AMEAÇANDO

Há uma mímica da ameaça, inesquecível, para os ameaçados. A severidade do olhar une­-se ao timbre verbal, graduado pela falsa ou legítima irritação, finalizada no gesto intimativo, anunciando a penalidade vindoura ao criminoso em potencial. O mais característico é o dedo indicador, energicamente apontado, agitando­-se na marcação das frases indignadas. Ou a mão em lâmina, na direção do acusado, escandindo o ritmo em que se denuncia o delito, dividindo em fatias a motivação reprovada. “Ameaçar com o dedo” é fórmula dos Povos arianos, vestígio de aceno religioso em ritual acusativo. Todas as divindades do Castigo e da Vingança, Eumênides, Erínias, Nêmesis, fixavam o acusado designando­-o com o dedo indicador, in digitu, tornando­-o o indigitado, suspito, réu, incluído na evidência culpável pelo dedo infalível das Deusas punidoras, as Fúrias inexoráveis, espetando le doigt menaçant.
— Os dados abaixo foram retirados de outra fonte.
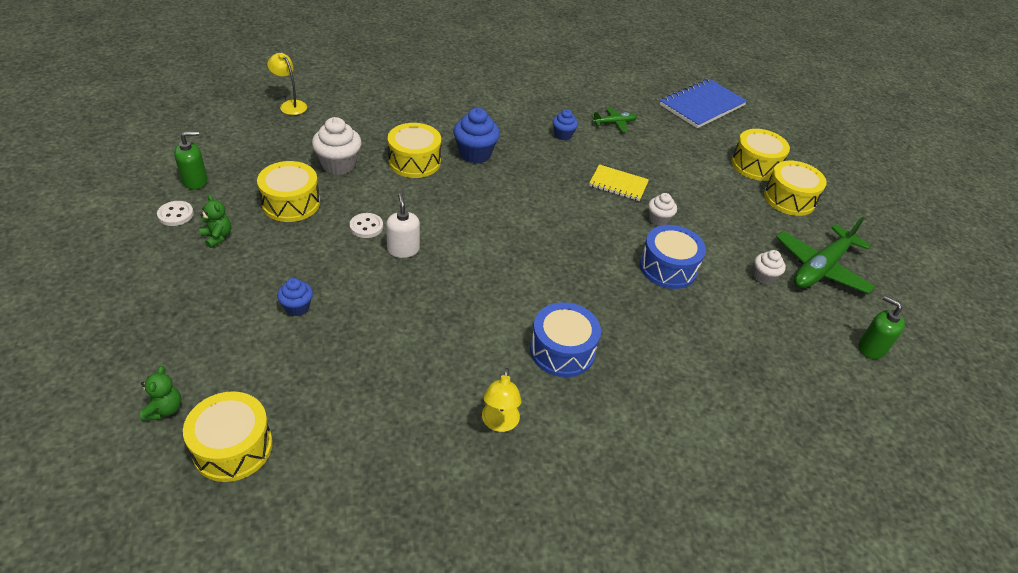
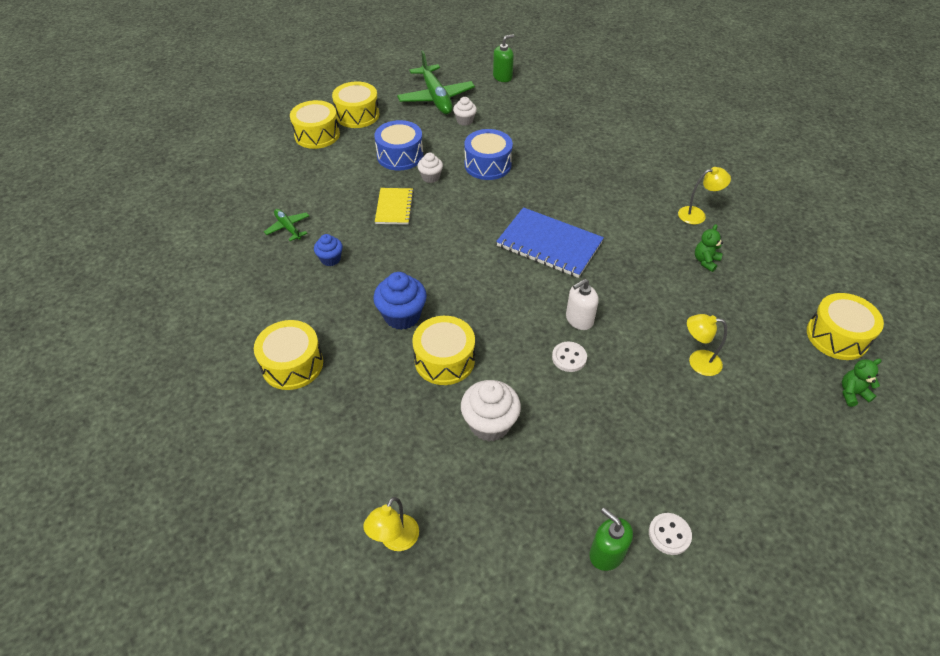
camera: 105 degrees left, 5 degrees up
green teddy bear [199,194,231,248] -> green teddy bear moved to [695,224,723,272]
yellow drum [257,161,320,222] -> yellow drum moved to [254,320,323,390]
blue cupcake [277,278,313,316] -> yellow lamp [687,314,727,376]
blue drum [530,302,601,377] -> blue drum moved to [374,120,423,171]
blue notebook [659,78,747,128] -> blue notebook moved to [496,207,604,278]
green plane [776,216,875,294] -> green plane turned 45 degrees clockwise [397,51,475,114]
green soap dispenser [859,296,905,359] -> green soap dispenser turned 150 degrees counterclockwise [493,34,514,82]

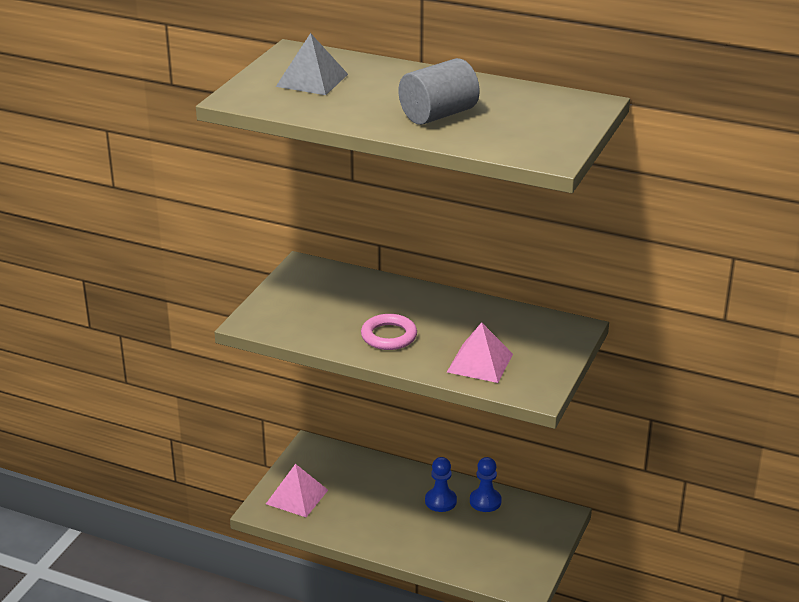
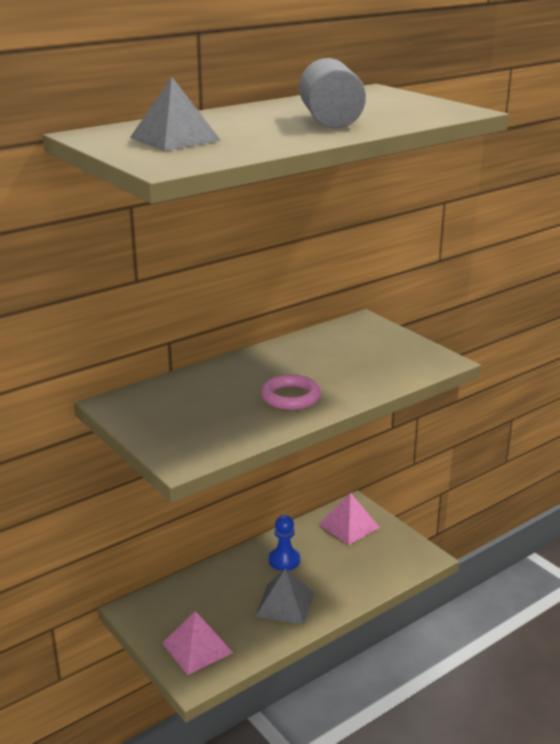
camera: 60 degrees left, 5 degrees down
pink pyramid [447,322,513,383] -> pink pyramid moved to [318,493,380,545]
blue pawn [470,457,502,512] -> none
none -> grey pyramid [255,568,314,625]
As Deusas morreram, mas o dedo ficou. Outro tradicional gesto de Ameaça era o Arremangado, arregaçar as mangas, anúncio de luta corporal, vulgar no Portugal do século XVI. Arreganhar os dentes, pelo encolhimento ou compressão dos lábios, exibindo a dentadura, advertência da agressão nos felinos, imitada pelos homens. Gil Vicente no Clérigo da Beira (1526) lembra Nuno Ribeiro que sempre arreganha os dentes quando lhe falam em satisfazer dívidas.